Clean text is the key ingredient for a good looking ebook that works the way it’s supposed to. Over the course of doing a LOT of ebooks (seems like a thousand this week alone, heh) I’ve come up with a little check list to take me through the steps.

  • CHECK: Copy the file
  • CHECK: Tag special formatting–italics, underlining, bolding
  • CHECK: Scan for special styling–quotes, song lyrics, poetry, letters, etc.–tag those instances

Tagging. Because I use several different programs when working on one project, I’ve come up with tags that transfer from program to program without giving search functions fits. It doesn’t matter what tags you use as long as they are easy to find and don’t contain any characters that cause program meltdowns.

  • CHECK: Kill any tabs (I do this in Word because it’s so easy–one global search for ^t and a global replace with nothing. All done.)
  • CHECK: Turn ‘soft’ returns into ‘hard’ returns. Soft returns do funny things when copy/pasted back and forth. Easier to deal with them now. (UPDATE: It was pointed out that I didn’t explain how to do this. Oops. In Word, it is very easy. Search for ^l (lower case L) and do a global replace with ^p.)
  • CHECK: Copy/paste the entire file into a text editor

Why a text editor? Unlike a word processor, a text editor doesn’t add anything to the file unless I specifically tell it to. No hidden codes, no surprises. I use Notepad++, freeware that is powerful, easy to learn, and makes formatting ebooks in html a breeze.

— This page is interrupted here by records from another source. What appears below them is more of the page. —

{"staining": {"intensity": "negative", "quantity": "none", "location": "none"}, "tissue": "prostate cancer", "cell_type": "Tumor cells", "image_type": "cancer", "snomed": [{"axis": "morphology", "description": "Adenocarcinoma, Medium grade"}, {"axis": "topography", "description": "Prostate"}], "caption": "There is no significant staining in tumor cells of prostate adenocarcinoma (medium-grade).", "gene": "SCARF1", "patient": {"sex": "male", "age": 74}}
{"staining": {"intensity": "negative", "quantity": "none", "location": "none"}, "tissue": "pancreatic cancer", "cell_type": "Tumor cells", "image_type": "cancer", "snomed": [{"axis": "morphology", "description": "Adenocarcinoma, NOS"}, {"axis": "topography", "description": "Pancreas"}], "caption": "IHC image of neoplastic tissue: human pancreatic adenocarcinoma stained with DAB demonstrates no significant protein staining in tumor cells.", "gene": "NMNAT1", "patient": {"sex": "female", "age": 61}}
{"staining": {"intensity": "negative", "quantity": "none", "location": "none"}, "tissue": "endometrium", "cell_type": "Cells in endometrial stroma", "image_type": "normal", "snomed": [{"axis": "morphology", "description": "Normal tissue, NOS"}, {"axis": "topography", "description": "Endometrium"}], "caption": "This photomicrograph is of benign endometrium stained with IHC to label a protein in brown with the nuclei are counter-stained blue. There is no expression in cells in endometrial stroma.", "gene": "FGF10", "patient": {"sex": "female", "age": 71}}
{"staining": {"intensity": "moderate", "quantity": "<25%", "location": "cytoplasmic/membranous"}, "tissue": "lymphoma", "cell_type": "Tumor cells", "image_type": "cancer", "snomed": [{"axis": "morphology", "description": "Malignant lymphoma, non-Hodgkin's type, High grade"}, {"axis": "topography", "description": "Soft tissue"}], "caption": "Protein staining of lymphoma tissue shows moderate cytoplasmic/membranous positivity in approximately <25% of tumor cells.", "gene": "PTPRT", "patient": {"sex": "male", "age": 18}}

  • CHECK: Eliminate extra spaces. Between sentences, after paragraphs, before paragraphs, between words. All must go.
  • CHECK: Tag scene breaks. Blank lines show up in manuscripts, often for no reason at all. I want to make sure a blank line is supposed to be there, so I tag all deliberately blank lines.
  • CHECK: Eliminate extra paragraph returns. Don’t need them, don’t want them, make them all go away. I usually leave a blank line where there is supposed to be a page or section break. All the rest go.
  • CHECK: Clean up special formatting tags. Rewriting and revising often leaves artifacts–italicized blank spaces, for instance. Also, when formatting with html, styling should be within a paragraph. There are rules. Making sure all the special formatting follows the rules makes my life easier.
  • CHECK: Search for inappropriate paragraph breaks. This is a real problem with books that have been scanned from print and restored via OCR. I search for paragraphs that begin with lower case characters or end without punctuation, and that finds most of the inappropriate breaks. (the rest are found in the final proofread)
  • CHECK: Search for reserved characters: straight quotes, straight apostrophes, ampersands, greater and lesser than brackets. These don’t always cause problems, but sometimes they do and that can cause interesting hiccups in an ebook. Easier to just turn them into named entities.
  • CHECK: Seek out non-ASCII characters and symbols. These will turn into question marks or bizarre symbols in the text editor. Ebook readers will not render them, so they must be turned into named entities.
  • CHECK: Standardize punctuation. Ebooks are real books, and require real printer’s punctuation. I go through and make sure em dashes are em dashes and not quickie writer shorthand, that ellipses all look the same, that apostrophes and quote marks are turned in the correct direction.

That checklist takes care of almost everything. Even though it sounds like a lot, most of the steps can be taken care of in one or two Find/Replace operations. Most manuscripts I work on can be cleaned up in less than an hour.

Even if you are formatting your ebook in a word processor or in Scrivener, this is good practice for every project. (Skip the steps about using named entities, but do check for non-ASCII characters) It will clean out the junk the programs put in and go a long, long way toward making your ebook look professional.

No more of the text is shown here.